A paper in Health Services Research studies the effective practices of Medicare Advantage — the existing subsidized private alternative to traditional Medicare — which provides coverage to one in four seniors.
It’s a smaller, partial version of the “premium support” system that the Romney-Ryan plan would convert Medicare into, where all seniors would be provided a subsidy to buy insurance from a menu of private plans and traditional Medicare as a public option.
The study’s conclusion: healthy seniors tend to gravitate to private plans and sicker seniors gravitate to traditional Medicare. That’s because private insurers craft their plans to attract lower-cost patients and leave sicker, more expensive ones for traditional Medicare — a process known as favourable selection.
As the chart shows, seniors with rising cost claims switched from Medicare Advantage to traditional Medicare, and the reverse was true for those moving from traditional Medicare to Medicare Advantage, according to the study, which looked at 10-year trends.

#### MATERIAL PROVIDED

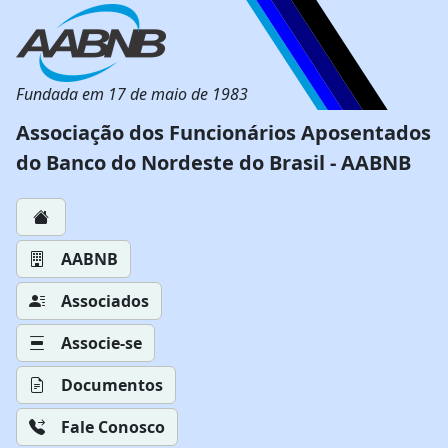
Fundada em 17 de maio de 1983
Associação dos Funcionários Aposentados
do Banco do Nordeste do Brasil - AABNB
AABNB
Associados
Associe-se
Documentos
Fale Conosco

#### TASKS TO CARRY OUT
1. Answer these questions from the text on Medicare Advantage:
(a) What share of seniors gets coverage from Medicare Advantage?
(b) What is the name for the process in which private insurers attract lower-cost patients and leave sicker ones for traditional Medicare?
(c) How many years of trends did the study examine?
2. List every distinct proper name in the text on Medicare Advantage.
3. Reproduce the text on Medicare Advantage word for word from "It’s a smaller, partial" to "as favourable selection.".

#### OUTPUTS IN ORDER
1.
(a) One in four seniors.
(b) Favourable selection.
(c) 10 years.

2.
Health Services Research
Medicare Advantage
Medicare
Romney-Ryan

3.
It’s a smaller, partial version of the “premium support” system that the Romney-Ryan plan would convert Medicare into, where all seniors would be provided a subsidy to buy insurance from a menu of private plans and traditional Medicare as a public option.
The study’s conclusion: healthy seniors tend to gravitate to private plans and sicker seniors gravitate to traditional Medicare. That’s because private insurers craft their plans to attract lower-cost patients and leave sicker, more expensive ones for traditional Medicare — a process known as favourable selection.